──────── SUPPLIED MATERIAL

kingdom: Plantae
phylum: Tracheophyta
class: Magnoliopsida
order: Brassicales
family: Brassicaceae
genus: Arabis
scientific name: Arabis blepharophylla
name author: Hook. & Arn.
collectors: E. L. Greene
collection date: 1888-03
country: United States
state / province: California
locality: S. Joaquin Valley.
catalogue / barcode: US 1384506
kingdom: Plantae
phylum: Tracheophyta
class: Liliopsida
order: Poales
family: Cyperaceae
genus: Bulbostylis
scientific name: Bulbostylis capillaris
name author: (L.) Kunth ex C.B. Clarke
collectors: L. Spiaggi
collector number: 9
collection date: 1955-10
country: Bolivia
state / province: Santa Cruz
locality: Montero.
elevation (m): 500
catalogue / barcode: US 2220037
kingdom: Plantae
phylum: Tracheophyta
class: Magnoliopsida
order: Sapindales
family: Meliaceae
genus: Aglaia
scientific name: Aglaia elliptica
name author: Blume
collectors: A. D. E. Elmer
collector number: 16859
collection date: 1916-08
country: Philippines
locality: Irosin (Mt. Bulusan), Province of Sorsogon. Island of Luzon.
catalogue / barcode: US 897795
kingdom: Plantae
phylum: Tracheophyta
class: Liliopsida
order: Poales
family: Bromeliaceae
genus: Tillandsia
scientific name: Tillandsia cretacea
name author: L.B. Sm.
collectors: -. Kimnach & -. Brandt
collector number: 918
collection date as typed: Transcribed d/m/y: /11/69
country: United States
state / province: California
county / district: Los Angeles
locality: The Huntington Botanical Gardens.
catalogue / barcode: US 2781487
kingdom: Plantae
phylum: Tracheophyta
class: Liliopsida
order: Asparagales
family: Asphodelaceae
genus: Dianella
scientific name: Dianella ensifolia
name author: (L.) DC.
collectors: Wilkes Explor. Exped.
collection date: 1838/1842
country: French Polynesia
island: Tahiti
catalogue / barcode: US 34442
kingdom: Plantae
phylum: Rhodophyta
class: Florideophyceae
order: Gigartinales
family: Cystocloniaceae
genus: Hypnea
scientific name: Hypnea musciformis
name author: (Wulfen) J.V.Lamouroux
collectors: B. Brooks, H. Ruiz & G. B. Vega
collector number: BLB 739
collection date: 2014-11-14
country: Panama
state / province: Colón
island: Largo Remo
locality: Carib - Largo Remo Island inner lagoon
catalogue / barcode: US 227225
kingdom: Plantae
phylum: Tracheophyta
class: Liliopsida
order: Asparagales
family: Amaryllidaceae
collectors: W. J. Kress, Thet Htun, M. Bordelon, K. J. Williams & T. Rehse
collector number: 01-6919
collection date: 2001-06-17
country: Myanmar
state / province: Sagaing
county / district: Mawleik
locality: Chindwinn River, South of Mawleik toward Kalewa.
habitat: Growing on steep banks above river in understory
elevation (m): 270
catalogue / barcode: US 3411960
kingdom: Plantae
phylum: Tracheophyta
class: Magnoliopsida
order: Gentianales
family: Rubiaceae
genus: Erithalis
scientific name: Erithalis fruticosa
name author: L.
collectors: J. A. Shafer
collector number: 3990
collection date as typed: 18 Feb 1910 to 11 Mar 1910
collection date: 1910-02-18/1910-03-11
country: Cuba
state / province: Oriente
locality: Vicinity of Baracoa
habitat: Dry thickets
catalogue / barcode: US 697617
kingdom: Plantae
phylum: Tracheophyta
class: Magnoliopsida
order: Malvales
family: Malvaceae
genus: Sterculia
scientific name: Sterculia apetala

────────────────

▶ [REQUIREMENTS] Copy out, word for word, the lines of the records above that start with the line containing "country: Philippines" and go on through the line containing "scientific name: Dianella ensifolia". Include both of those lines.

▶ [TASK RESPONSE]
country: Philippines
locality: Irosin (Mt. Bulusan), Province of Sorsogon. Island of Luzon.
catalogue / barcode: US 897795
kingdom: Plantae
phylum: Tracheophyta
class: Liliopsida
order: Poales
family: Bromeliaceae
genus: Tillandsia
scientific name: Tillandsia cretacea
name author: L.B. Sm.
collectors: -. Kimnach & -. Brandt
collector number: 918
collection date as typed: Transcribed d/m/y: /11/69
country: United States
state / province: California
county / district: Los Angeles
locality: The Huntington Botanical Gardens.
catalogue / barcode: US 2781487
kingdom: Plantae
phylum: Tracheophyta
class: Liliopsida
order: Asparagales
family: Asphodelaceae
genus: Dianella
scientific name: Dianella ensifolia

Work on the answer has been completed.